At last, the priest finished speaking and six men struggled to lift to their shoulders the statue mounted on its heavy bier. The brass band fell into place behind priest and statute, and the procession moved on. Many of the followers were old and hunched forward, drab in woollens, hands folded, penitent-like, in front. One man, nearly doubled over in a brown cloak, had a small dog on a lead with him. Not a few were pushed in wheelchairs. As they passed, a woman stopped in front of me and thrust a small silver-coloured medal at me. She said something, in a voice somewhere between insistent and wheedling, which of course I didn’t understand. I shook my head, ‘Nein, nein.’ She didn’t move, pressing me, holding the medal, cradled in both hands, close to my face. Irritated, I continued to shake my head. I don’t know about her offended me. Was it was my fear that she wanted something in return for the medal or my general irritation that she should try to draw me into her superstition? Which amounts to the same thing, in the end.
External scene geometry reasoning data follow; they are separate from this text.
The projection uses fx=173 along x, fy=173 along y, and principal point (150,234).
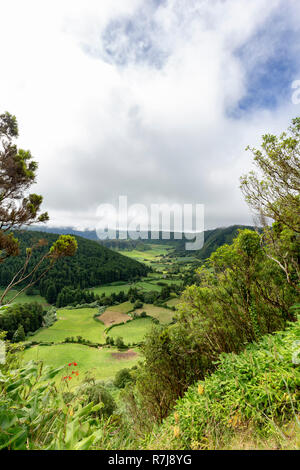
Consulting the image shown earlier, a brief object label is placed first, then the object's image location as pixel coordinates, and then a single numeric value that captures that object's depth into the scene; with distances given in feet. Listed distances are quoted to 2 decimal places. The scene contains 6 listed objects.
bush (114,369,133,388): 84.48
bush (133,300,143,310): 252.30
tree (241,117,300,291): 21.63
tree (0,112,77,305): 19.89
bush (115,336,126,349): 165.06
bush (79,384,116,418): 45.65
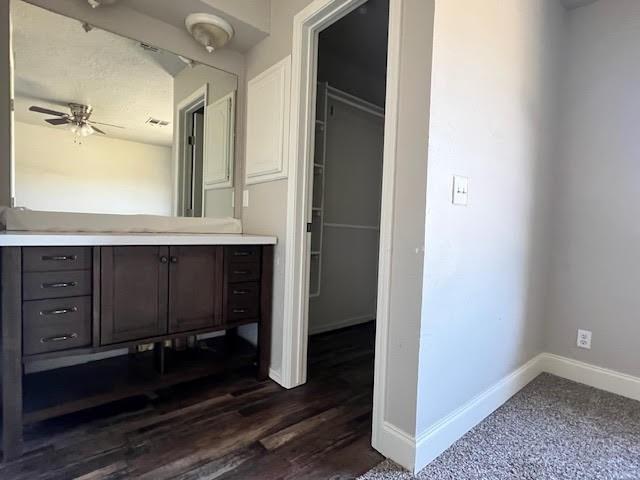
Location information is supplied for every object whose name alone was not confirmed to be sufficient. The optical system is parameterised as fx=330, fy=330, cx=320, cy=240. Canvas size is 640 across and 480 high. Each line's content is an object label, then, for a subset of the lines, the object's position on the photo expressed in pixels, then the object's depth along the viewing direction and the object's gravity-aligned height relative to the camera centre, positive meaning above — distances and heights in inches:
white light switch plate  55.1 +7.1
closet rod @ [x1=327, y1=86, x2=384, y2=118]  115.3 +47.2
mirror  65.6 +22.4
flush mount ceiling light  74.5 +45.6
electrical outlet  85.1 -26.9
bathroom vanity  51.2 -14.5
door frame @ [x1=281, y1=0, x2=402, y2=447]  72.1 +11.1
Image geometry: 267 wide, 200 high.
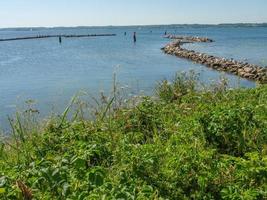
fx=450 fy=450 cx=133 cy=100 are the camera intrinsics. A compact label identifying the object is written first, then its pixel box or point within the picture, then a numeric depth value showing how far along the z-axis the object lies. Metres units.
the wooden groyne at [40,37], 89.80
She gave up at last, we walked on, and she followed the procession, the brass-borne hymns drifting in their wake.

We continued up the street the procession had come down, and they doubled back up the street we had come down, and not long after we crossed paths again, the red and white flowers bright in the sun, the brass band, the purple-clad priest and his dogged followers, numbering about 50. We entered the Marienplatz from one side of side of the Rathaus, they from another, and the procession was over.
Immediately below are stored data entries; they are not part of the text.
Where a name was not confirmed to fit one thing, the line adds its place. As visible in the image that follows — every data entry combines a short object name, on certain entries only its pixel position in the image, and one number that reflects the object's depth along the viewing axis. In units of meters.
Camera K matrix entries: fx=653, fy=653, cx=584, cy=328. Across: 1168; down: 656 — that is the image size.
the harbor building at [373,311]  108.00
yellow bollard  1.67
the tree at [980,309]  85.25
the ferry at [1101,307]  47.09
Where the pilgrims went from there, I don’t know. After their afternoon, I hope they went to cheerful homes and had kaffee und kuchen at tables graced by bright yellow tulips.

We, however, drove on to the schloss at Nymphenburg and walked its gardens, admiring grey geese and swans in ponds. At last, we drove back along the good motorway, while Porches, BMWs and Audis swooshed by at amazing speeds, the Alps in front of us framing the lowering grey clouds as the sun set, daylight just slightly more abundant than night.